§ **Data for the task**
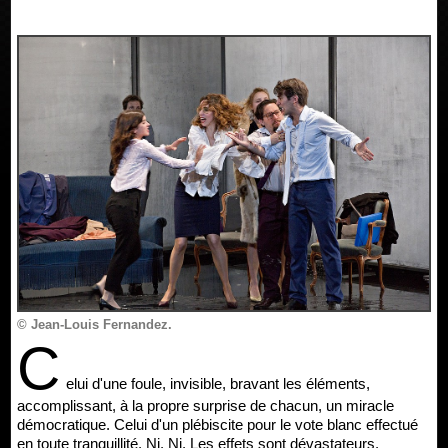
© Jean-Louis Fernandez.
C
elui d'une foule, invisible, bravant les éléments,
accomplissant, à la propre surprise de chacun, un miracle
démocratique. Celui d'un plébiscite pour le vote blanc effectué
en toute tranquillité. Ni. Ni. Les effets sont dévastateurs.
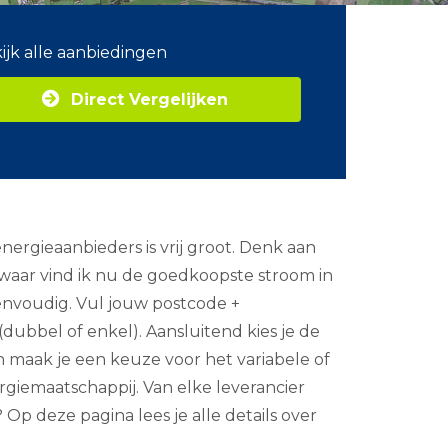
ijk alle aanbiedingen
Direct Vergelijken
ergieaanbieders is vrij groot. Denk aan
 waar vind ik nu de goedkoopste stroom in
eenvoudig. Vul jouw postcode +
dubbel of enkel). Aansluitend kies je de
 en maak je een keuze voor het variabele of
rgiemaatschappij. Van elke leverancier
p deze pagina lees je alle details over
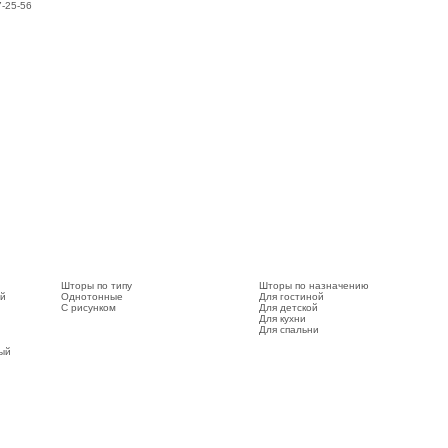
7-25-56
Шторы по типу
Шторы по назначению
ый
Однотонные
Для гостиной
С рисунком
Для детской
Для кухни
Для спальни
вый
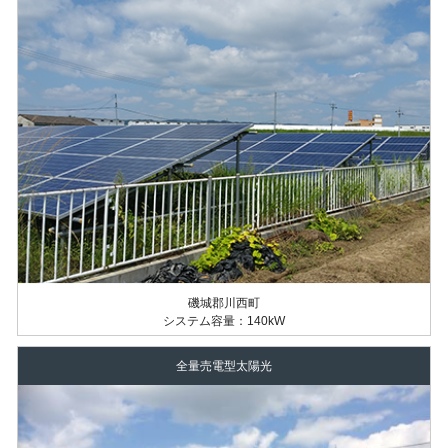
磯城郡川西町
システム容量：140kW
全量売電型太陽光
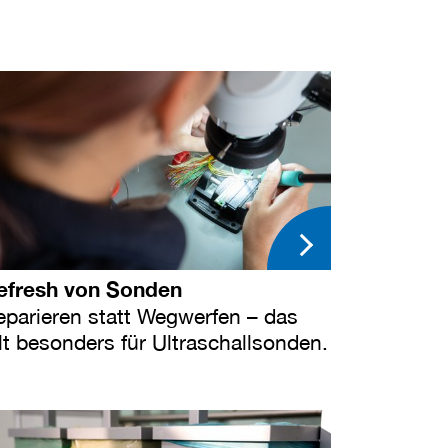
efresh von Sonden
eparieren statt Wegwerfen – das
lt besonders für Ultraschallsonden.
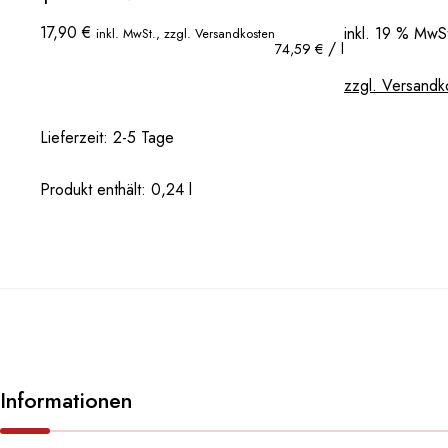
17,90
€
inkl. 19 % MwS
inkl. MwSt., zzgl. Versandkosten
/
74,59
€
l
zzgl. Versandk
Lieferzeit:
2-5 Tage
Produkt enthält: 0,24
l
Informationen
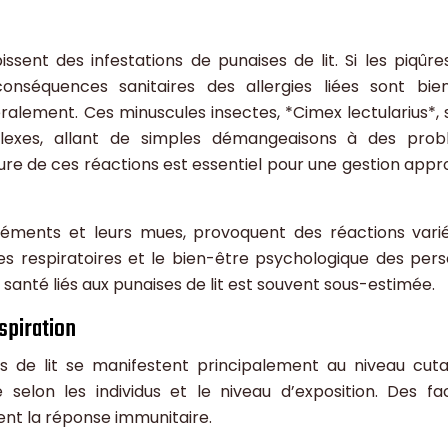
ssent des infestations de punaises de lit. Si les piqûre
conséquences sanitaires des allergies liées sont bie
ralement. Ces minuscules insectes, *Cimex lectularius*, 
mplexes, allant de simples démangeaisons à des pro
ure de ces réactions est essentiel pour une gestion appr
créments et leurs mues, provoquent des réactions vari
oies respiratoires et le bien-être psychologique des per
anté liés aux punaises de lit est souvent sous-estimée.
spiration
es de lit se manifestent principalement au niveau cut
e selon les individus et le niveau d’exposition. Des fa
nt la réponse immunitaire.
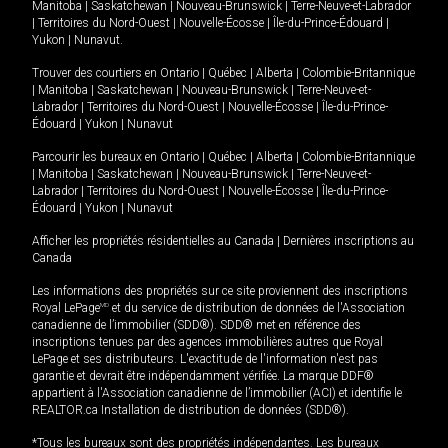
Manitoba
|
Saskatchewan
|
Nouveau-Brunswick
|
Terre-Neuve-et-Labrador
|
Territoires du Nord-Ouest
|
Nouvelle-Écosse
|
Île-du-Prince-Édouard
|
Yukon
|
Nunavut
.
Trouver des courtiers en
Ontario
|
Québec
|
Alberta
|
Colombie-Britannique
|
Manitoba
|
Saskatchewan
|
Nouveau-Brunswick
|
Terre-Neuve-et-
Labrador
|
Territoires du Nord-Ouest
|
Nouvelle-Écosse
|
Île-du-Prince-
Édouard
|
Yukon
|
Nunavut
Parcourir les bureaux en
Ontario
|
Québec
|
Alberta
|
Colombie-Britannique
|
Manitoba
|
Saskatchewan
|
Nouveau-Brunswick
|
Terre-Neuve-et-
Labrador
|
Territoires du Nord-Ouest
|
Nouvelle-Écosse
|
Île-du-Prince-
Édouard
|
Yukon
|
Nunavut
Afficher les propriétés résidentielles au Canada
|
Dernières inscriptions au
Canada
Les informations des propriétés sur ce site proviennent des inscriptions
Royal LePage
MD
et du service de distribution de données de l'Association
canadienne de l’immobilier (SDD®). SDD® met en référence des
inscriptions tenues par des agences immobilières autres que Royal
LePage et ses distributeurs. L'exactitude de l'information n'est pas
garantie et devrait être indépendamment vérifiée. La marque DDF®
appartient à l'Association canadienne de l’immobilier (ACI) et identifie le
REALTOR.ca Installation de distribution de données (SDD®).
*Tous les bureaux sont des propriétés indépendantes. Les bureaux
* * *
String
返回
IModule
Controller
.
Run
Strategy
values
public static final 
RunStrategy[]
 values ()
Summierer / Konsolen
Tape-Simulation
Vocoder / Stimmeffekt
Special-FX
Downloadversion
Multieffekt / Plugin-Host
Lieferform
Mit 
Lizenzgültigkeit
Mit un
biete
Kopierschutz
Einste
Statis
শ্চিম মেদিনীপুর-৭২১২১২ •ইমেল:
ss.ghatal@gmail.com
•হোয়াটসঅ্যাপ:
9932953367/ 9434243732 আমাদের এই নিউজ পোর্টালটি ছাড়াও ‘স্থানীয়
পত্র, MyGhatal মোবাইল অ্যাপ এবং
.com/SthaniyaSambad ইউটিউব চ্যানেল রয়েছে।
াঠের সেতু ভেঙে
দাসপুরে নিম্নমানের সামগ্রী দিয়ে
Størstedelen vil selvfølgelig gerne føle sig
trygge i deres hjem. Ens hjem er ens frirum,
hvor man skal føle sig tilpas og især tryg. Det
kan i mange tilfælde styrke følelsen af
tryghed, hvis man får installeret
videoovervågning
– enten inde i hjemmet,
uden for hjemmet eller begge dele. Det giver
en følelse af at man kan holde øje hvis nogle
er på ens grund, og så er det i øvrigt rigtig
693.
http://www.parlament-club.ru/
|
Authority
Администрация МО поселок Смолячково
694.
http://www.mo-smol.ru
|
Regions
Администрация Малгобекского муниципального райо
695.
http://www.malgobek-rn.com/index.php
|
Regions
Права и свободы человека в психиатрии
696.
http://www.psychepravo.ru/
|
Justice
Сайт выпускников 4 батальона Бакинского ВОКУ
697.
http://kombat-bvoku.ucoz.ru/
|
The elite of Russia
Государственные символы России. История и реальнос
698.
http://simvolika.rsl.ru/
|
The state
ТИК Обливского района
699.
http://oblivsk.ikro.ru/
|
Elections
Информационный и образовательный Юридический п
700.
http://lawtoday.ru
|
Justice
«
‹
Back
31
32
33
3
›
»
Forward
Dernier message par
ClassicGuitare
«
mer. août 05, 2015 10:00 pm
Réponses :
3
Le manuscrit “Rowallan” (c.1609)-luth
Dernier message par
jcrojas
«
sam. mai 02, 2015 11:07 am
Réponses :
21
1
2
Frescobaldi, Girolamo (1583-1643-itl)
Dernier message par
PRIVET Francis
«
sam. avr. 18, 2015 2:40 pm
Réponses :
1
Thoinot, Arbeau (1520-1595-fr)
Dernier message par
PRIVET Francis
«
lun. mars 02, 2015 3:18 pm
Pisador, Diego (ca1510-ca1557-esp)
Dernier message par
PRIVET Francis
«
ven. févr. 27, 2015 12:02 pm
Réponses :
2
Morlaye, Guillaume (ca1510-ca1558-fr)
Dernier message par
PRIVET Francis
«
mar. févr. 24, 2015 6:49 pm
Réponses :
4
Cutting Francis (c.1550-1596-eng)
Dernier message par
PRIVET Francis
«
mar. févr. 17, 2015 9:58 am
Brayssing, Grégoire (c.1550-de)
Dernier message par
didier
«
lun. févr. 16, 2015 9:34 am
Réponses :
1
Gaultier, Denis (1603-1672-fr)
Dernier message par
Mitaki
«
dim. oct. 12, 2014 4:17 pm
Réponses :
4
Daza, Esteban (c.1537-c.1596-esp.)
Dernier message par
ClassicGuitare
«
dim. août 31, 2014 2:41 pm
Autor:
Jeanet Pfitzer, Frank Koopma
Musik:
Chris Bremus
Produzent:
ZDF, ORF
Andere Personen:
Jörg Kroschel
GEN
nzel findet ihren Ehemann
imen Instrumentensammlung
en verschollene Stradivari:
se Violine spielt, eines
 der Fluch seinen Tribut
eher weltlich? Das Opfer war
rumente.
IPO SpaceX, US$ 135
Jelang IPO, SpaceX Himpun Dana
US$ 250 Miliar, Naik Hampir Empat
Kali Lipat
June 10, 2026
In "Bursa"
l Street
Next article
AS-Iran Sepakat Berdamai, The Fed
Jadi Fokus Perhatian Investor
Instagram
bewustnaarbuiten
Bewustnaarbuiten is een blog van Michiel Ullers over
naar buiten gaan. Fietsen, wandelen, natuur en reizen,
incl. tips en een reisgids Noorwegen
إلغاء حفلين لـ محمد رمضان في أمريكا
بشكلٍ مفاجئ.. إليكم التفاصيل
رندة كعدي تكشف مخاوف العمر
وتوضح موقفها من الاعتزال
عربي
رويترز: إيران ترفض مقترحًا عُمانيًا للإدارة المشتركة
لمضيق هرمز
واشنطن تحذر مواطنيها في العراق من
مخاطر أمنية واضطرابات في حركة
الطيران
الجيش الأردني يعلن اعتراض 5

§ **Action item**
Scan the data for the string "LePage" and copy each line in which it occurs.

§ **Answer for this exercise**
Royal LePage
LePage et ses distributeurs. L'exactitude de l'information n'est pas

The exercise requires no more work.